Records —
==============================

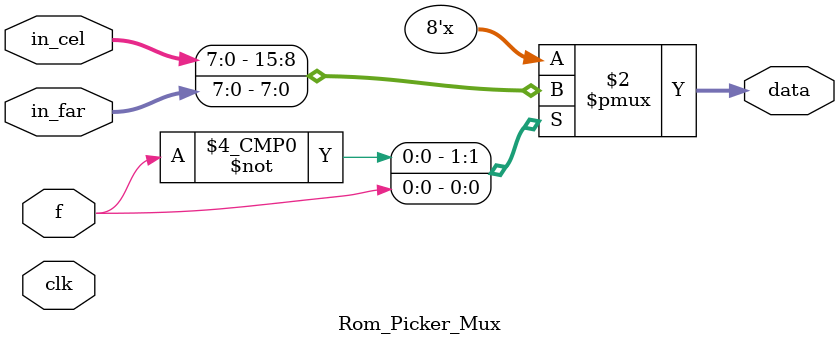
<source format=sv>
`timescale 1ns / 1ps


module Rom_Picker_Mux(
input logic clk, f,
input logic [7:0] in_far, in_cel,
output logic [7:0] data
    );
always_comb
begin
case(f)
0: data = in_cel;
1: data = in_far;
default: data = in_cel;
endcase
end
endmodule
</source>
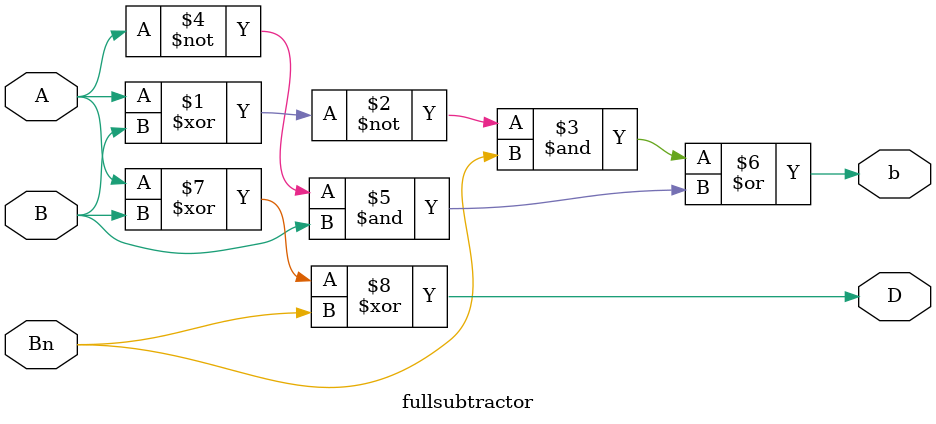
<source format=v>
`timescale 1ns / 1ps


module fullsubtractor(
    input A, B, Bn,
    output b, D
);

assign b=~(A^B)&Bn|(~A)&B;
assign D=A^B^Bn;

endmodule

</source>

==============================

Work to complete —
If a line in the records includes the string "input", copy it.

Response —
input logic clk, f,
input logic [7:0] in_far, in_cel,
    input A, B, Bn,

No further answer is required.